1. The Profiteers: Bechtel and the Men Who Built the World by Sally Denton (Simon & Schuster)
From its start working on a huge construction project for the Hoover Dam in 1931, Bechtel has grown into one of the nation’s largest – and most secretive – privately held companies. Denton, a determined investigative journalist, has previously exposed organized crime in Las Vegas and corruption in the Mormon Church. In this compelling corporate history, she artfully details how Bechtel accrued power by exploiting the “revolving door of capitalism,” through which its executives have glided effortlessly, moving between the company headquarters and the corridors of power in the nation’s capital.
2. Tender by Belinda McKeon (A Lee Boudreaux Book/Little, Brown & Company)
From the winner of the 2012 Faber Prize, this emotionally charged novel centers on a pair of close college friends in Dublin.

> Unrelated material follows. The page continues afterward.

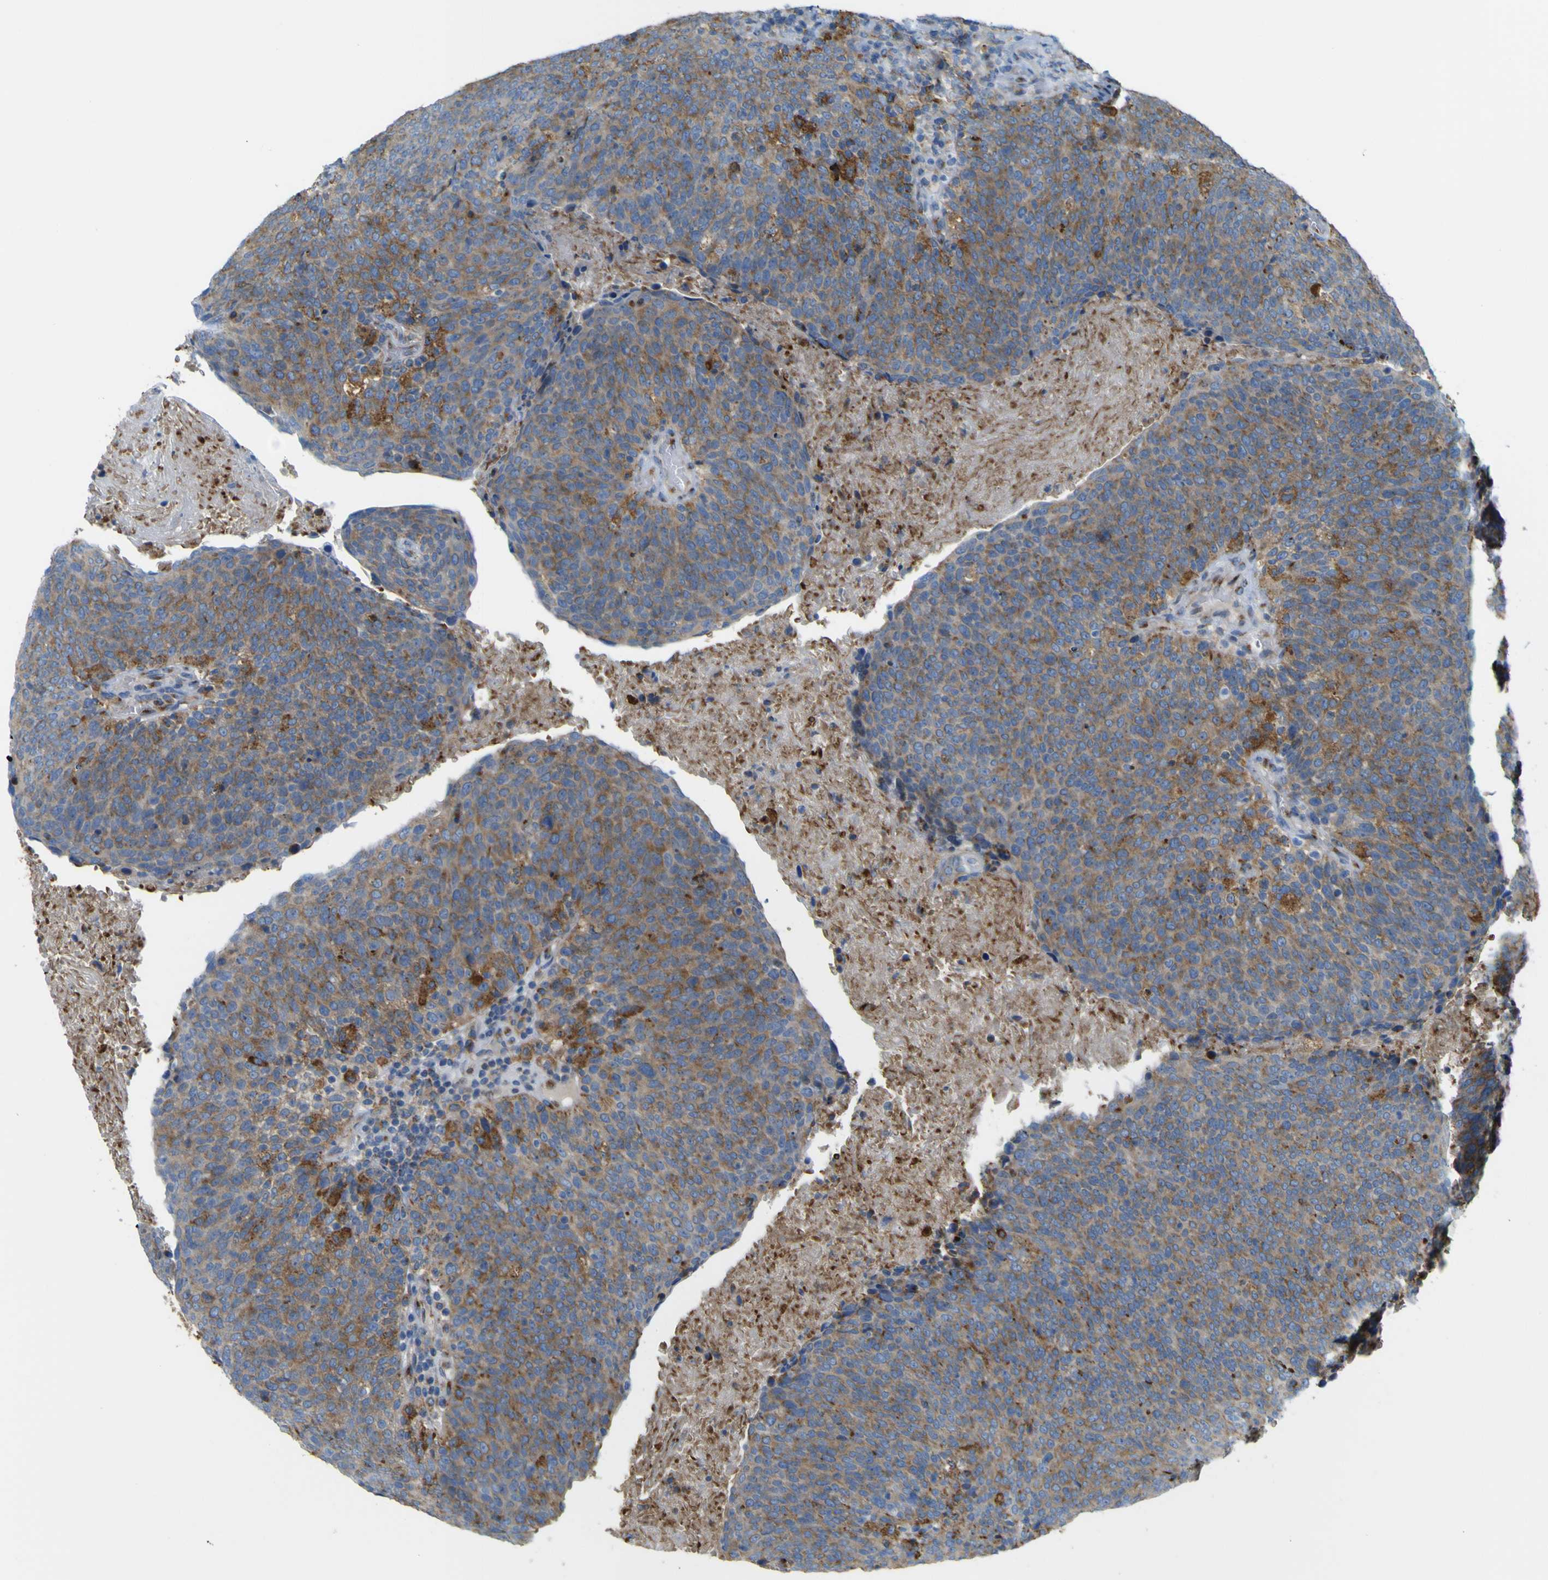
{"staining": {"intensity": "moderate", "quantity": ">75%", "location": "cytoplasmic/membranous"}, "tissue": "head and neck cancer", "cell_type": "Tumor cells", "image_type": "cancer", "snomed": [{"axis": "morphology", "description": "Squamous cell carcinoma, NOS"}, {"axis": "morphology", "description": "Squamous cell carcinoma, metastatic, NOS"}, {"axis": "topography", "description": "Lymph node"}, {"axis": "topography", "description": "Head-Neck"}], "caption": "IHC image of head and neck cancer stained for a protein (brown), which exhibits medium levels of moderate cytoplasmic/membranous positivity in about >75% of tumor cells.", "gene": "IGF2R", "patient": {"sex": "male", "age": 62}}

When it becomes clear that one is gay, the other becomes obsessive in a way that is deeply resonant and haunting. This is, in the end, a heartbreaking book that captures the angst of college students who don’t quite fit into the world – and a friendship that darkens as it evolves.
3. American Girls: Social Media and the Secret Lives of Teenagers by Nancy Jo Sales (Alfred A. Knopf)
Vanity Fair writer Sales has interviewed more than 200 girls aged 13 to 19 across the country and heard their stories about how social media has ushered in a new and hostile culture for them, in ways that go beyond harassment and bullying. One of its most pernicious effects: tremendous pressure on girls to be perfect. Sales concludes that parental involvement is critically important to help girls free themselves from the dangers of the online world.
4. A Friend of Mr. Lincoln by Stephen Harrigan (Alfred A. Knopf)
One of the masters of the historical novel (The Gates of the Alamo, Remember Ben Clayton), Harrigan turns his attention this time to Abraham Lincoln during his early years in Springfield, when the future President worked as a a circuit-riding lawyer and member of the state legislature. Harrigan has imagined a poet, Cage Weatherby, and it is through him that the author provides a fresh and vital perspective on Lincoln, a young man marked by great ambition and distinctive wit, but also by preternatural sadness.
5. My Father, the Pornographer by Chris Offut (Atria Books)
Offut, a widely admired fiction writer, has written a compelling memoir of growing up with a dark and enigmatic father. The senior Offut left his small insurance agency in eastern Kentucky and ended up writing nearly 375 books of pornography under a wide assortment of pen names. When he died, his son returned home to find thousands of letters and tens of thousands of novel pages his father had written – hazy guideposts to a secret life. Despite its arresting title, Offut’s memoir is less about pornography than about a son’s attempt to understand a mysterious father.